Le second groupe sera constitué de pigeons réels. Vous, vous serez les oiseaux : vous survolerez la ville, parlerez à leur place, verrez par leurs yeux. Vous pourrez vous approcher du lieu de l’exposition et regarder par les fenêtres. Pour vous aider, je vais vous lire mon texte (ce que je fais) et vous prêter la carte de Claire Lecœur (une petite table au fond de la salle s’ajuste à merveille, ils pourront y aller quand ils veulent).
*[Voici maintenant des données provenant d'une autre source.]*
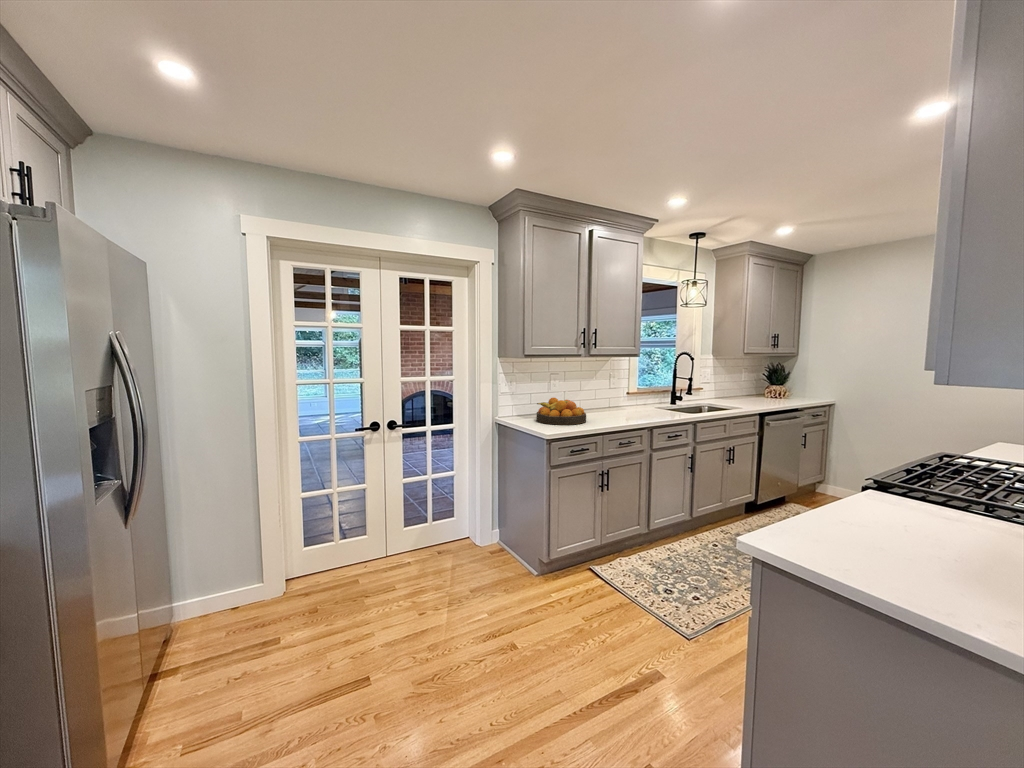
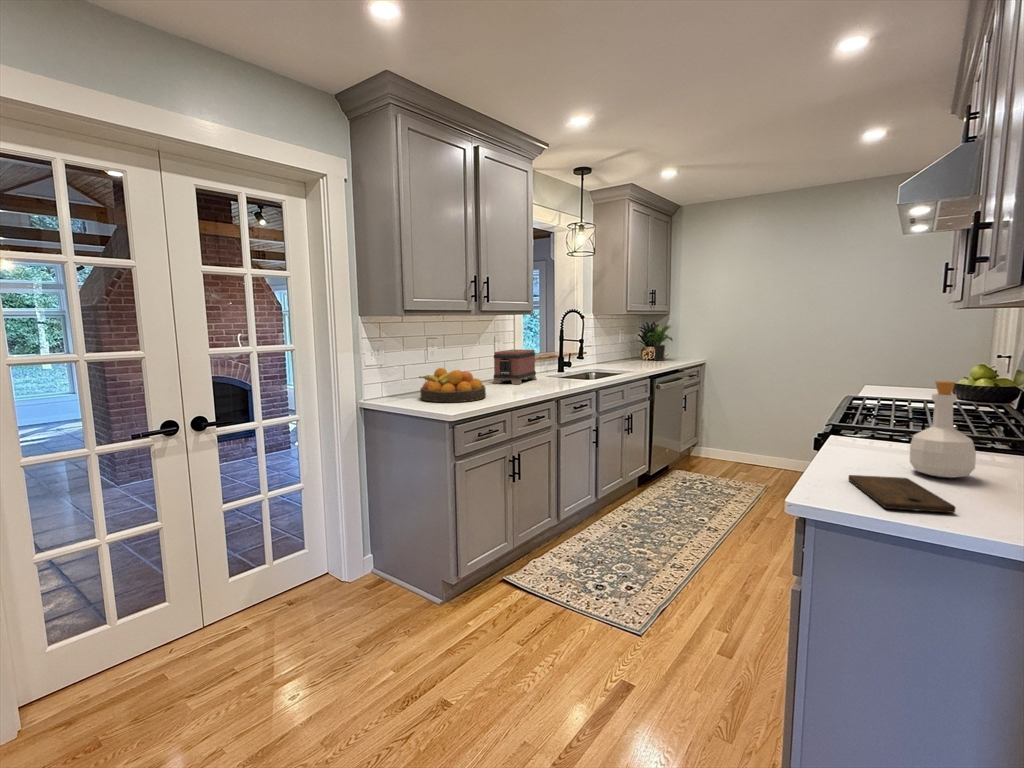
potted plant: none [768,366,800,399] -> present [646,325,672,361]
toaster: none [604,384,644,413] -> present [493,350,537,384]
bottle: none [902,446,974,542] -> present [910,381,976,478]
cutting board: none [823,522,893,569] -> present [848,475,955,513]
Le troisième groupe, vous serez les œuvres d’art, les pigeons de Lya Garcia, prêts à être admirés des visiteurs. Imaginez : les portes vont bientôt s’ouvrir. Vous vous apprêtez à entendre les premiers commentaires et voyez par la fenêtre les pigeons réels qui passent, vous regardent peut-être. Comment vivez-vous ce moment ? Est-ce que vous vous sentez fiers d’être exposés ? Envieux de ceux qui volent ? Pensez aussi que tous les visiteurs n’ont pas écouté les guides, ou lu le programme... Pour vous aider à écrire, vous vous servirez des réactions que vous avez eues quand vous avez découvert le pigeon tout à l’heure.

Voilà. Mais non, ce n’est pas encore fini, j’ai promis au premier groupe de revenir les voir. Je leur explique alors : vous, vous êtes le groupe sérieux. Sans information, il est difficile de tout comprendre d’une exposition, vous êtes donc très importants. Mais pour que ce soit drôle, comme pour les autres, vous avez le droit de glisser un mensonge dans ce que vous allez écrire. Au début, ils sont un peu désarçonnés. Finalement, Lya Garcia finit par avoir une biographie imaginaire. Tous ces nombres 19, ça mérite bien d’avoir 19 ans ! Ils écrivent, ont l’air de s’amuser et moi j’ai l’impression secrète d’être Mary Poppins, ce qui n’arrive pas tous les jours.

Je ne peux mettre ici d’extraits de leurs textes : entre temps, le confinement est arrivé, je n’ai pas revu les élèves. Les trouverons-nous un jour dans l’exposition réelle de Lya Garcia ? Ce serait si beau, qui sait.

Les photos prises pendant les ateliers l’ont été par leurs enseignantes, Nathalie Olivier et Sandra Mathieu-Boron, que je remercie encore : se se sentir soutenue et comprise change tout. C’est comme glisser sur la rampe d’escalier du bas vers le haut.